Outre cette mesure Le Bénin a un bilan moins que remarquable en matière de liberté de la presse et est actuellement classé 84e sur 180 pays dans un classement de Reporters Sans Frontières. La menace de fermer des publications en ligne non enregistrées dans un pays sans procédure connue d’enregistrement devrait être considérée dans le contexte plus large d’un pays qui a montré une tendance à fermer à volonté les médias.

Au Nigéria les cas de restrictions et de violations des droits numériques. Depuis l’instauration du nouveau gouvernement au Nigéria en 2015, on a le sentiment que la situation des droits de l’homme s’est détériorée. La liberté d’expression, la liberté d’association et les voix dissidentes ont été mises à rude épreuve, une situation qui a désillusionné des millions de Nigérians qui espéraient une vie meilleure. Les actions, les politiques et les déclarations du gouvernement fédéral et de certains gouvernements d’États ont porté atteinte aux droits de l’homme, y compris les Droits numériques.

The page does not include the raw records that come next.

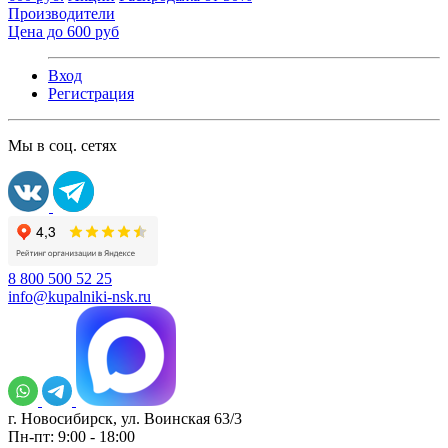
Производители
Цена до 600 руб
Вход
Регистрация
Мы в соц. сетях
8 800 500 52 25
info@kupalniki-nsk.ru
г. Новосибирск, ул. Воинская 63/3
Пн-пт: 9:00 - 18:00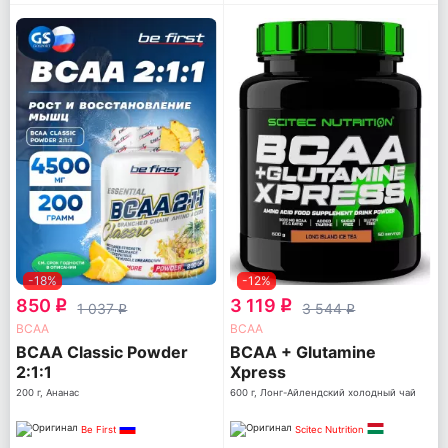
-18%
-12%
850
3 119
q
q
1 037
3 544
q
q
ВСАА
ВСАА
BCAA Classic Powder
BCAA + Glutamine
2:1:1
Xpress
200 г, Ананас
600 г, Лонг-Айлендский холодный чай
Be First
Scitec Nutrition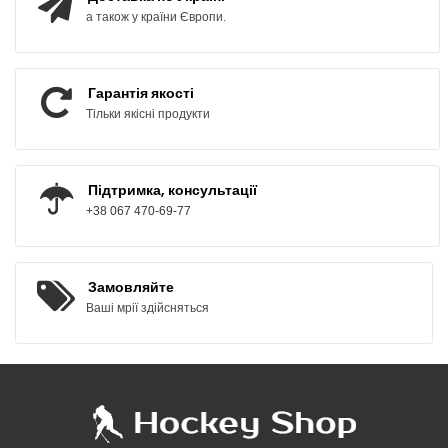
а також у країни Європи.
Гарантія якості
Тільки якісні продукти
Підтримка, консультації
+38 067 470-69-77
Замовляйте
Ваші мрії здійсняться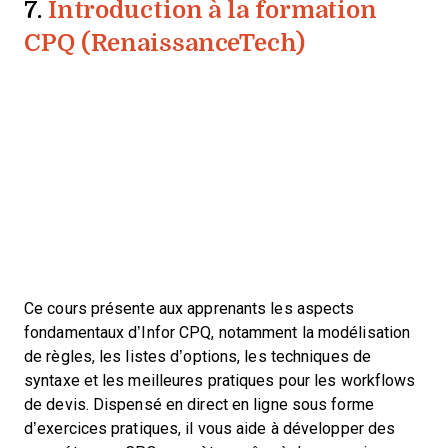
7.
Introduction à la formation
CPQ (RenaissanceTech)
Ce cours présente aux apprenants les aspects
fondamentaux d’Infor CPQ, notamment la modélisation
de règles, les listes d’options, les techniques de
syntaxe et les meilleures pratiques pour les workflows
de devis. Dispensé en direct en ligne sous forme
d’exercices pratiques, il vous aide à développer des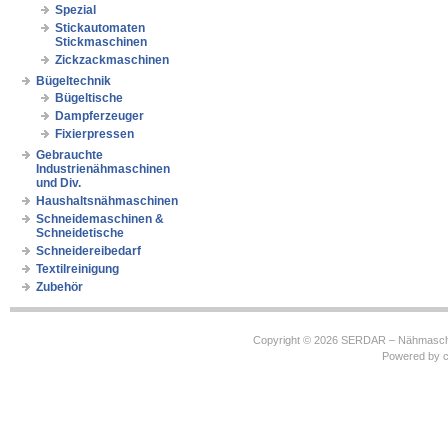
Spezial
Stickautomaten
Stickmaschinen
Zickzackmaschinen
Bügeltechnik
Bügeltische
Dampferzeuger
Fixierpressen
Gebrauchte
Industrienähmaschinen
und Div.
Haushaltsnähmaschinen
Schneidemaschinen &
Schneidetische
Schneidereibedarf
Textilreinigung
Zubehör
Copyright © 2026
SERDAR – Nähmasch
Powered by
c
https://robbinhooghiemstra.nl/sitemap.txt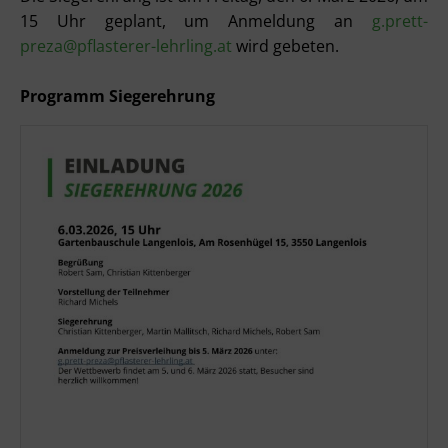
15 Uhr geplant, um Anmeldung an
g.prett-
preza@pflasterer-lehrling.at
wird gebeten.
Programm Siegerehrung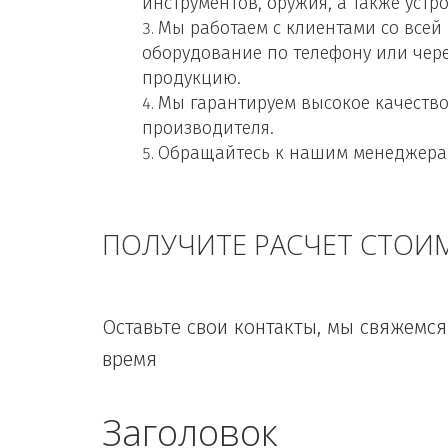
инструментов, оружия, а также устр
Мы работаем с клиентами со всей
оборудование по телефону или чере
продукцию.
Мы гарантируем высокое качество
производителя. 
Обращайтесь к нашим менеджерам,
ПОЛУЧИТЕ РАСЧЕТ СТОИ
Оставьте свои контакты, мы свяжемся
время
Заголовок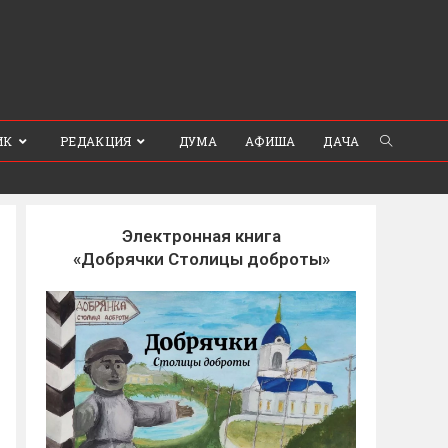
ИК
РЕДАКЦИЯ
ДУМА
АФИША
ДАЧА
Электронная книга
«Добрячки Столицы доброты»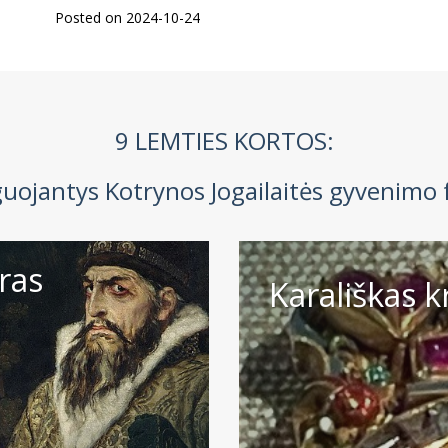
Posted on 2024-10-24
9 LEMTIES KORTOS:
guojantys Kotrynos Jogailaitės gyvenimo 
ras
Karališkas kr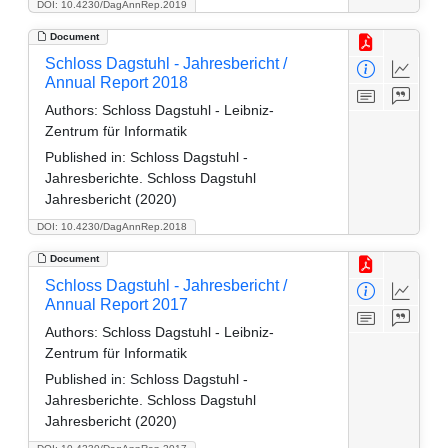
DOI: 10.4230/DagAnnRep.2019
Document
Schloss Dagstuhl - Jahresbericht /
Annual Report 2018
Authors:
Schloss Dagstuhl - Leibniz-
Zentrum für Informatik
Published in:
Schloss Dagstuhl -
Jahresberichte. Schloss Dagstuhl
Jahresbericht (2020)
DOI: 10.4230/DagAnnRep.2018
Document
Schloss Dagstuhl - Jahresbericht /
Annual Report 2017
Authors:
Schloss Dagstuhl - Leibniz-
Zentrum für Informatik
Published in:
Schloss Dagstuhl -
Jahresberichte. Schloss Dagstuhl
Jahresbericht (2020)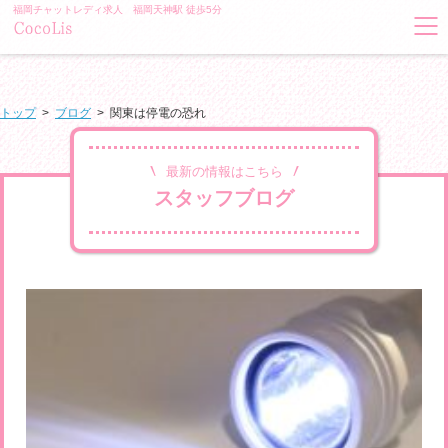
福岡チャットレディ求人 福岡天神駅 徒歩5分
トップ
>
ブログ
>
関東は停電の恐れ
最新の情報はこちら
スタッフブログ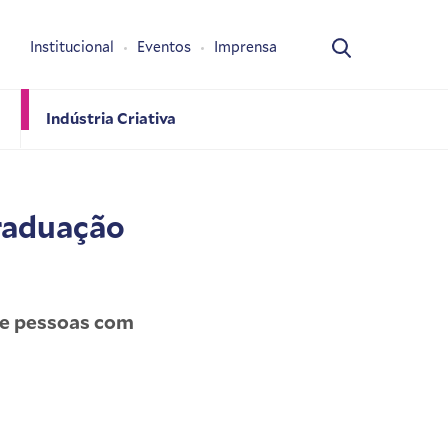
Institucional
Eventos
Imprensa
Indústria Criativa
Graduação
 e pessoas com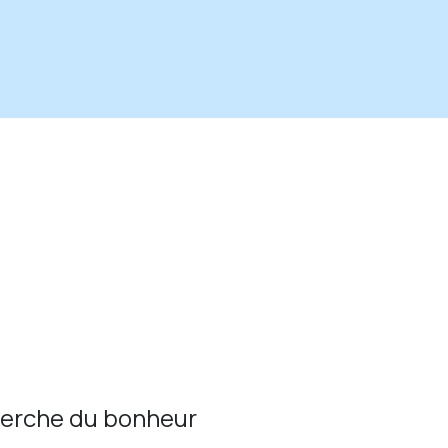
cherche du bonheur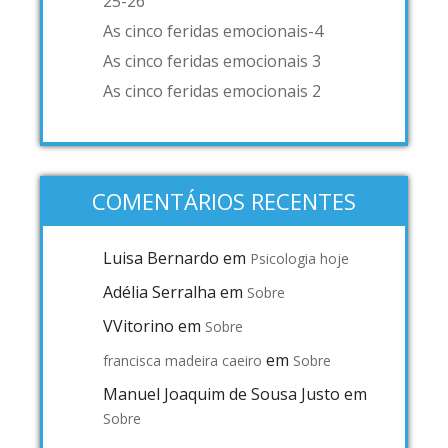
25-26
As cinco feridas emocionais-4
As cinco feridas emocionais 3
As cinco feridas emocionais 2
COMENTÁRIOS RECENTES
Luisa Bernardo
em
Psicologia hoje
Adélia Serralha
em
Sobre
VVitorino
em
Sobre
em
francisca madeira caeiro
Sobre
Manuel Joaquim de Sousa Justo
em
Sobre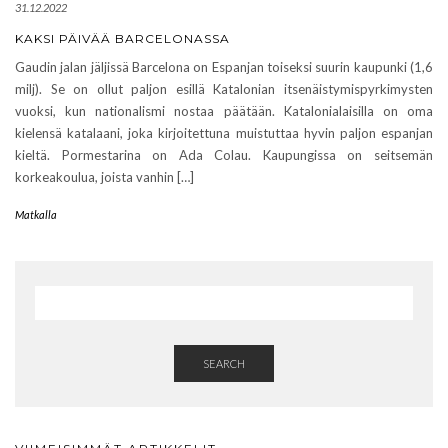
31.12.2022
KAKSI PÄIVÄÄ BARCELONASSA
Gaudin jalan jäljissä Barcelona on Espanjan toiseksi suurin kaupunki (1,6
milj). Se on ollut paljon esillä Katalonian itsenäistymispyrkimysten
vuoksi, kun nationalismi nostaa päätään. Katalonialaisilla on oma
kielensä katalaani, joka kirjoitettuna muistuttaa hyvin paljon espanjan
kieltä. Pormestarina on Ada Colau. Kaupungissa on seitsemän
korkeakoulua, joista vanhin […]
Matkalla
SEARCH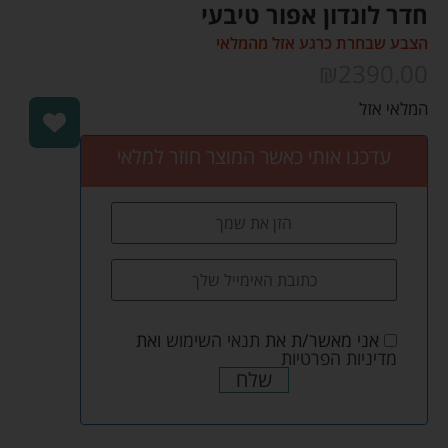
חדר לונדון אפור טיבעי
הצבע שבחרת כרגע אזל מהמלאי
₪
2390.00
המלאי אזל
עדכנו אותי כאשר המוצר חוזר למלאי
אני מאשר/ת את
תנאי השימוש
ואת
מדיניות הפרטיות
שלח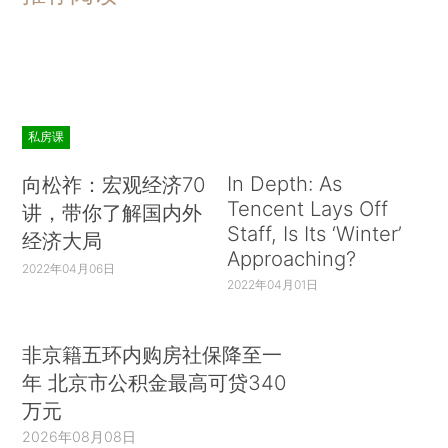
私房课
In Depth: As
向松祚：宏观经济70
Tencent Lays Off
讲，带你了解国内外
Staff, Is Its ‘Winter’
经济大局
Approaching?
2022年04月06日
2022年04月01日
非京籍五环内购房社保降至一
年 北京市公积金最高可贷340
万元
2026年08月08日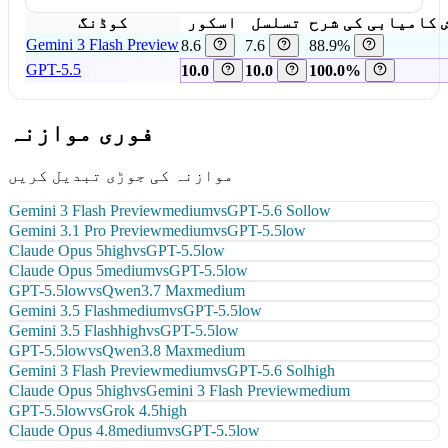
 کامیابی کی شرح
تسلسل
اسکور
کوڈنگ
Gemini 3 Flash Preview
8.6
7.6
88.9%
GPT-5.5
10.0
10.0
100.0%
فوری موازنہ
موازنہ کی جوڑی تبدیل کریں
Gemini 3 Flash Preview
medium
vs
GPT-5.6 Sol
low
Gemini 3.1 Pro Preview
medium
vs
GPT-5.5
low
Claude Opus 5
high
vs
GPT-5.5
low
Claude Opus 5
medium
vs
GPT-5.5
low
GPT-5.5
low
vs
Qwen3.7 Max
medium
Gemini 3.5 Flash
medium
vs
GPT-5.5
low
Gemini 3.5 Flash
high
vs
GPT-5.5
low
GPT-5.5
low
vs
Qwen3.8 Max
medium
Gemini 3 Flash Preview
medium
vs
GPT-5.6 Sol
high
Claude Opus 5
high
vs
Gemini 3 Flash Preview
medium
GPT-5.5
low
vs
Grok 4.5
high
Claude Opus 4.8
medium
vs
GPT-5.5
low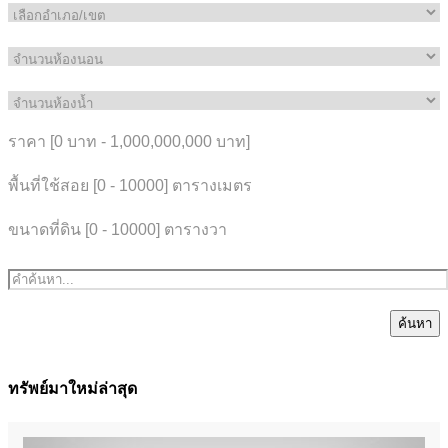
ราคา [
0 บาท
-
1,000,000,000 บาท
]
พื้นที่ใช้สอย [
0
-
10000
] ตารางเมตร
ขนาดที่ดิน [
0
-
10000
] ตารางวา
ค้นหา
ทรัพย์มาใหม่ล่าสุด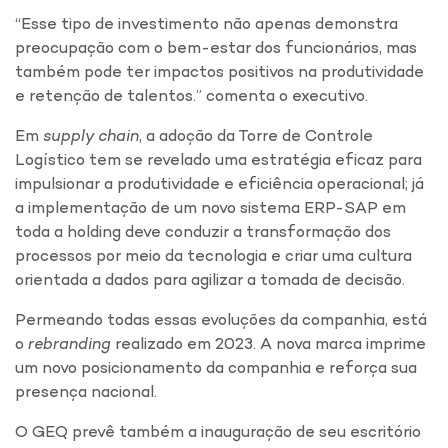
“Esse tipo de investimento não apenas demonstra
preocupação com o bem-estar dos funcionários, mas
também pode ter impactos positivos na produtividade
e retenção de talentos.” comenta o executivo.
Em
supply chain
, a adoção da Torre de Controle
Logístico tem se revelado uma estratégia eficaz para
impulsionar a produtividade e eficiência operacional; já
a implementação de um novo sistema ERP-SAP em
toda a holding deve conduzir a transformação dos
processos por meio da tecnologia e criar uma cultura
orientada a dados para agilizar a tomada de decisão.
Permeando todas essas evoluções da companhia, está
o
rebranding
realizado em 2023. A nova marca imprime
um novo posicionamento da companhia e reforça sua
presença nacional.
O GEQ prevê também a inauguração de seu escritório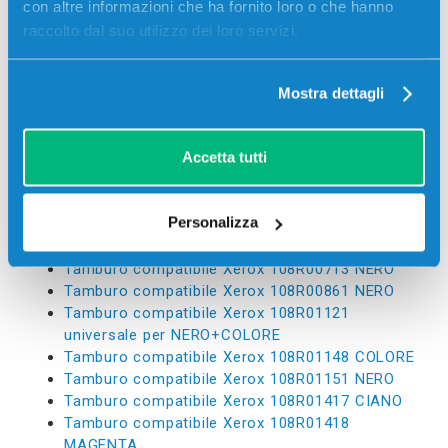
Tamburo compatibile Xerox 013R00686 NERO
con altre informazioni che ha fornito loro o che hanno
Tamburo compatibile Xerox 013R00690 NERO
raccolto dal suo utilizzo dei loro servizi.
Tamburo compatibile Xerox 013R00691 NERO
Tamburo compatibile Xerox 101R00434 NERO
Tamburo compatibile Xerox 101R00435 NERO
Mostra dettagli
Tamburo compatibile Xerox 101R00474 NERO
Tamburo compatibile Xerox 101R00554 NERO
Accetta tutti
Tamburo compatibile Xerox 101R00555 NERO
Tamburo compatibile Xerox 101R00582 NERO
Tamburo compatibile Xerox 101R00664 NERO
Personalizza
Tamburo compatibile Xerox 106R01582 NERO
Tamburo compatibile Xerox 108R00649 GIALLO
Tamburo compatibile Xerox 108R00713 NERO
Tamburo compatibile Xerox 108R00861 NERO
Tamburo compatibile Xerox 108R01121
universale per NERO+COLORE
Tamburo compatibile Xerox 108R01148 COLORE
Tamburo compatibile Xerox 108R01151 NERO
Tamburo compatibile Xerox 108R01417 CIANO
Tamburo compatibile Xerox 108R01418
MAGENTA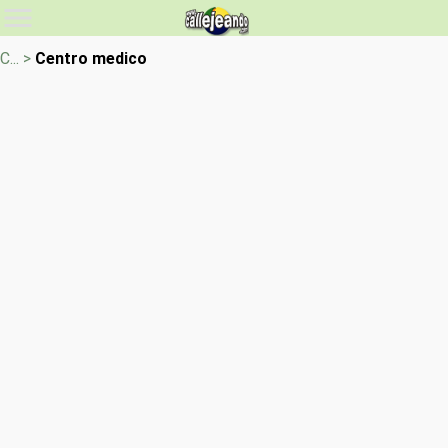
C... >
Centro medico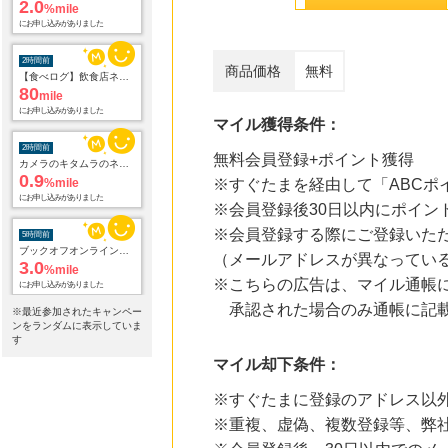
2.0
%mile
にお申し込みがありました
2時間前
商品価格
無料
【食べログ】飲食店ネット予約
80
mile
にお申し込みがありました
マイル獲得条件：
2時間前
無料会員登録+ポイント獲得
カメラのキタムラのネットショップ
0.9
%mile
※すぐたまを経由して「ABCポ
にお申し込みがありました
※会員登録後30日以内にポイ
※会員登録する際にご登録いた
5時間前
ブックオフオンライン販売
（メールアドレスが異なってい
3.0
%mile
※こちらの広告は、マイル通帳
にお申し込みがありました
承認された場合のみ通帳に記載
※最近参加されたキャンペー
9時間前
ンをランダムに表示していま
アニメ、グッズ、ゲーム、声優、フィギュア多数販売のチェーンストア【ゲーマーズ】
す
2.0
%mile
マイル却下条件：
にお申し込みがありました
※すぐたまに登録のアドレス以
20時間前
※重複、虚偽、複数登録等、弊
楽天市場
2.0
%mile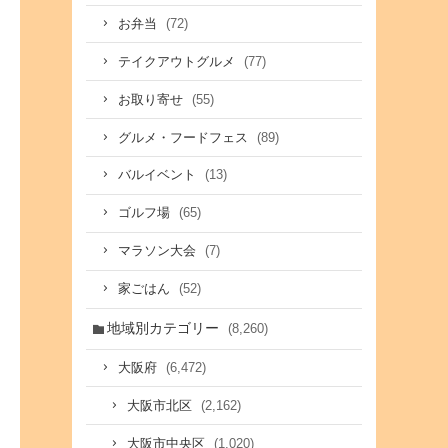
(72)
お弁当
(77)
テイクアウトグルメ
(55)
お取り寄せ
(89)
グルメ・フードフェス
(13)
バルイベント
(65)
ゴルフ場
(7)
マラソン大会
(52)
家ごはん
地域別カテゴリー
(8,260)
(6,472)
大阪府
(2,162)
大阪市北区
(1,020)
大阪市中央区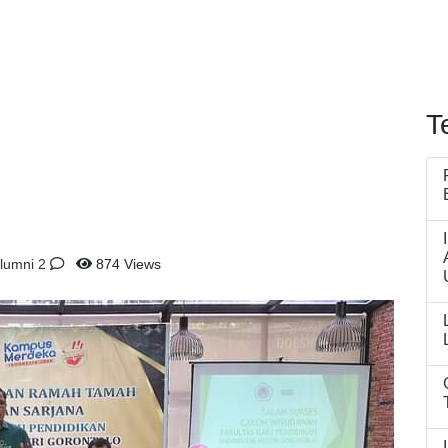
T
lumni
2
874 Views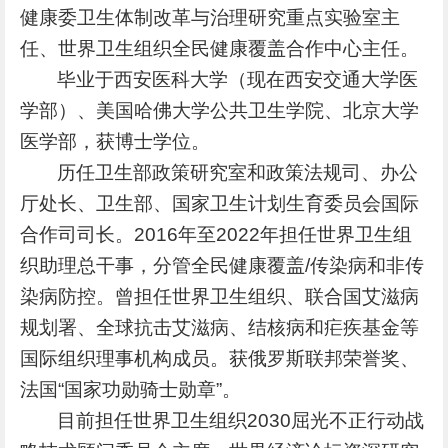
健康委卫生体制改革与治理研究重点实验室主
任、世界卫生组织全民健康覆盖合作中心主任。
毕业于西安医科大学（现在西安交通大学医
学部）、美国哈佛大学公共卫生学院、北京大学
医学部，获博士学位。
历任卫生部政策研究室和政策法规司、办公
厅处长、卫生部、国家卫生计划生育委员会国际
合作司司长。2016年至2022年担任世界卫生组
织助理总干事，分管全民健康覆盖/传染病和非传
染病防控。曾担任世界卫生组织、联合国艾滋病
规划署、全球抗击艾滋病、结核病和疟疾基金等
国际组织理事机构成员。获俄罗斯联邦荣誉奖、
法国“国家功勋骑士勋章”。
目前担任世界卫生组织2030屈光不正行动战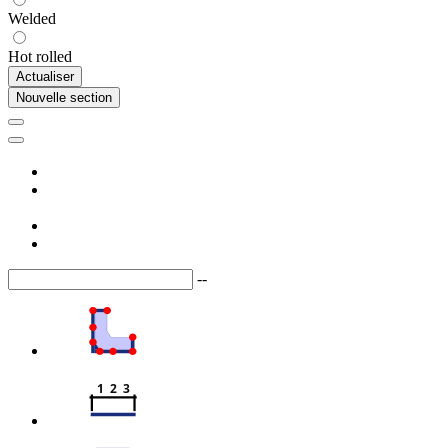
Welded
Hot rolled
Actualiser
Nouvelle section
--
1  2  3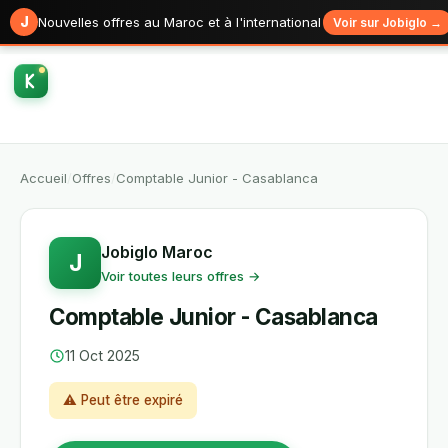
J
Nouvelles offres au Maroc et à l'international
Voir sur Jobiglo →
Accueil
/
Offres
/
Comptable Junior - Casablanca
Jobiglo Maroc
J
Voir toutes leurs offres →
Comptable Junior - Casablanca
11 Oct 2025
⚠ Peut être expiré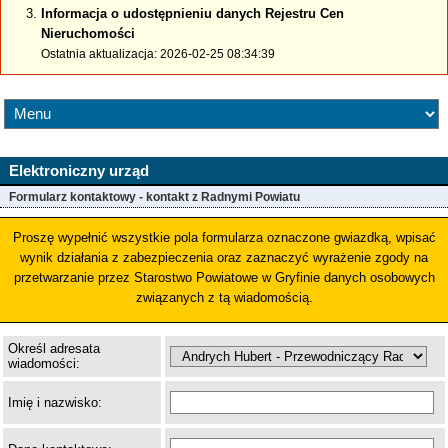
Informacja o udostępnieniu danych Rejestru Cen
Nieruchomości
Ostatnia aktualizacja: 2026-02-25 08:34:39
Elektroniczny urząd
Formularz kontaktowy - kontakt z Radnymi Powiatu
Proszę wypełnić wszystkie pola formularza oznaczone gwiazdką, wpisać
wynik działania z zabezpieczenia oraz zaznaczyć wyrażenie zgody na
przetwarzanie przez Starostwo Powiatowe w Gryfinie danych osobowych
związanych z tą wiadomością.
Określ adresata
wiadomości:
Imię i nazwisko: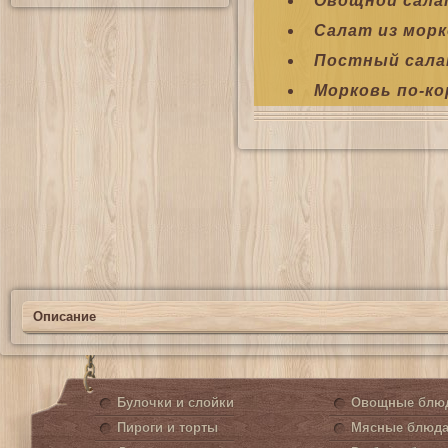
Овощной салат
Салат из морк
Постный салат
Морковь по-ко
Описание
Булочки и слойки
Овощные блю
Пироги и торты
Мясные блюд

3Le 1er janvier, Daniel Elombah, l’éditeur de elombah.com, a été arrêté à l’aube avec son frère Timothy dans sa résidence dans l’État d’Anambra au Nigéria par des agents de la sécurité, sur un article qu’il avait écrit et jugé offensant pour l’inspecteur général de la police du Nigéria, publié sur le site Web privé Opinion Nigéria. Les deux hommes ont été traduits devant la Haute Cour d’Abuja le 1er mars 2018 et ont plaidé « non coupables » à dix chefs d’accusation de diffamation. Bolouere Opukiri, une employée du bureau de l’amnistie présidentielle, a été relevée de ses fonctions pour avoir critiqué le vice-président et la première dame sur Twitter.

En réponse à des plaintes de partisans du président ayant une présence en ligne, ses supérieurs au travail ont lancé une enquête qui a abouti à son licenciement. Ibrahim Garba Lawal, communément appelé IG Lawal, a été arrêté par des agents de sécurité pour avoir partagé des détails sur des allégations de corruption, le président de la Commission nigériane du Hadj sur Facebook M. Lawal a été traduit en justice mercredi devant une haute cour d’Abuja à Jabi pour trois chefs d’accusation de diffamation de caractère criminel, d’incitation publique et d’exploitation d’une organisation illégale (CATBAN).

Au cours des trois dernières années, l’espace des Droits numériques a évolué assez rapidement en Afrique. Cependant, une chose est clairement apparue : la lutte pour le contrôle d’Internet n’a fait que s’intensifier et les acteurs étatiques du continent ont mis au point de nouvelles méthodes pour étouffer les Droits numériques.

Bien que les coupures d’Internet, les arrestations de citoyens et de blogueurs/journalistes, la surveillance illégale, le déploiement de logiciels malveillants et de logiciels espions sophistiqués demeurent des instruments d’atteinte aux droits numériques, les acteurs étatiques du continent adoptent de plus en plus de voies légales pour promulguer des lois portant atteinte à la vie privée, liberté d’expression, liberté d’association et autres Droits numériques.